**POINTS À TRAITER:**
- A) Répondez aux questions suivantes sur l'article consacré à l'AG d'Act Up :
(i) Quel jour et à quelle date l'association a-t-elle réuni son « AG des pédés » ?
(ii) Dans quel lieu tient-elle ses réunions hebdomadaires ?
(iii) Dans les livres de quels auteurs l'idéologie du bareback a-t-elle été popularisée ?
- B) Donnez la suite de l'article sur l'AG d'Act Up en reprenant après sa dernière phrase.

**TEXTE DU DOCUMENT:**
........

L'actualité

L'AG des usagers de lieux de consommation sexuelle

Act Up s'intéresse à nouveau aux pédés. L'association réunissait mardi 7 novembre, dans l'amphithéâtre de l'école des Beaux-Arts où elle tient ses réunions hebdomadaires, une « AG des pédés », où se sont succédés pédagogie, témoignages, certitudes et invectives. Act Up est préoccupée par le relapse, extension des pratiques à risque des homosexuels alimentée par l'idéologie du bareback (baiser sans capote), popularisée dans les livres de Guillaume Dustan ou d'Éric Rémes. L'association dénonce l'indifférence des établissements (bars de drague, saunas, etc.), l'inaction du SNEG, et l'insuffisance des campagnes publiques de prévention. En fait, après avoir longtemps dirigé ses actions vers les pouvoirs publics, les laboratoires, etc., elle s'adresse aujourd'hui aux homosexuels avec la même résolution : «baiser sans capote, ça vous fait jouir ?»

........

**INFORMATIONS FOURNIES:**
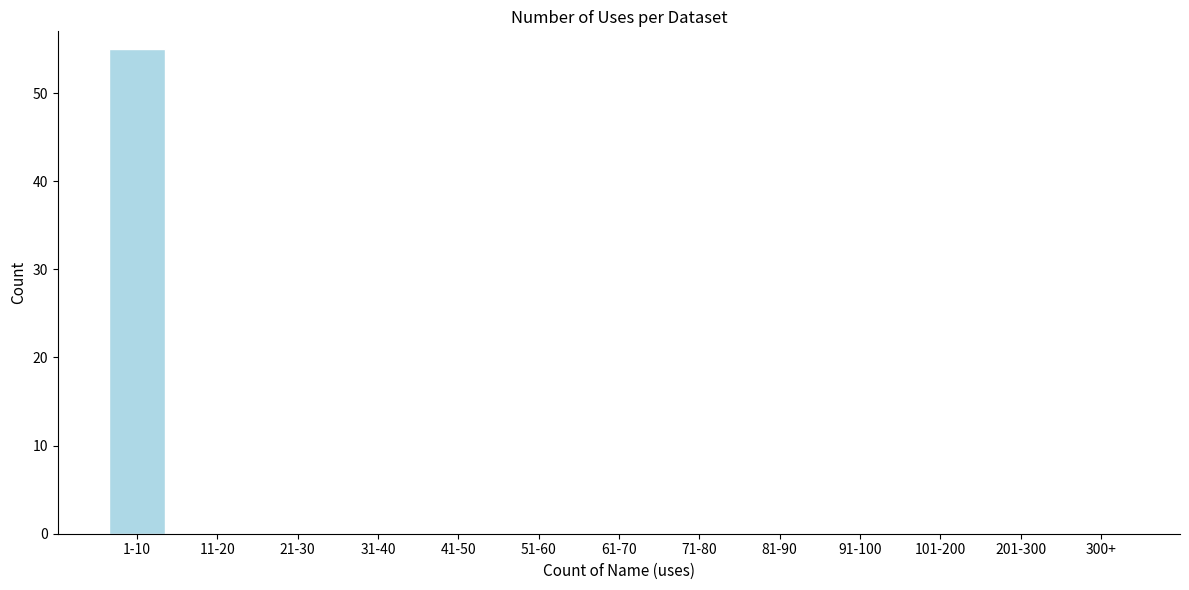

Reading right to left, what are all the values shown in this chart?

300+=0	201-300=0	101-200=0	91-100=0	81-90=0	71-80=0	61-70=0	51-60=0	41-50=0	31-40=0	21-30=0	11-20=0	1-10=55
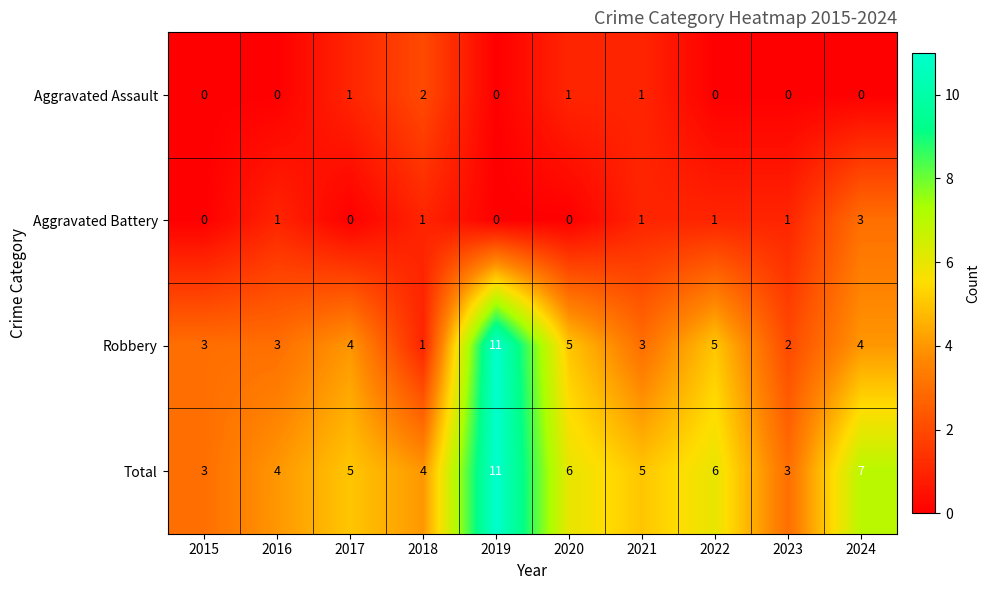

Between 2021 and 2022, which series saw the biggest shift?

Robbery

........

**LISTE DES RÉPONSES:**
- A)
(i) Le mardi 7 novembre.
(ii) Dans l'amphithéâtre de l'école des Beaux-Arts.
(iii) Guillaume Dustan et Éric Rémes.

- B)
Ce discours de prévention est justifié et il mérite incontestablement d'être soutenu. En réponse, plusieurs interventions (de René-Paul Leraton, d'associations gaies et lesbiennes comme DEGEL, ou l'ARDHIS, des sociologues Daniel Weltzer-Lang, ou Pierre-Olivier de Busschaert), ont pourtant fait entendre des voix diverses particulièrement pertinentes (sur la santé, le bien-être, le respect de soi, notamment des jeunes), mais souvent disqualifiées comme cultivant la « complexité ». On peut comprendre, dans un souci d'efficacité de la machinerie de communication d'Act Up, l'intérêt de simplifier le message et de restreindre sa cible à une certaine catégorie d'homosexuels (adultes urbains clients des backrooms). Cependant, il ne doit pas occulter la diversité des situations sociales et la nécessité d'actions plus appropriées à certaines populations (jeunes, adultes hors centres urbains, etc) et au contexte global de la santé et du bien-être des lesbiennes et des gais : le respect de soi passe avant l'observation d'interdits. Tous les pédés ne sont pas des « usagers de lieux de consommation sexuelle ».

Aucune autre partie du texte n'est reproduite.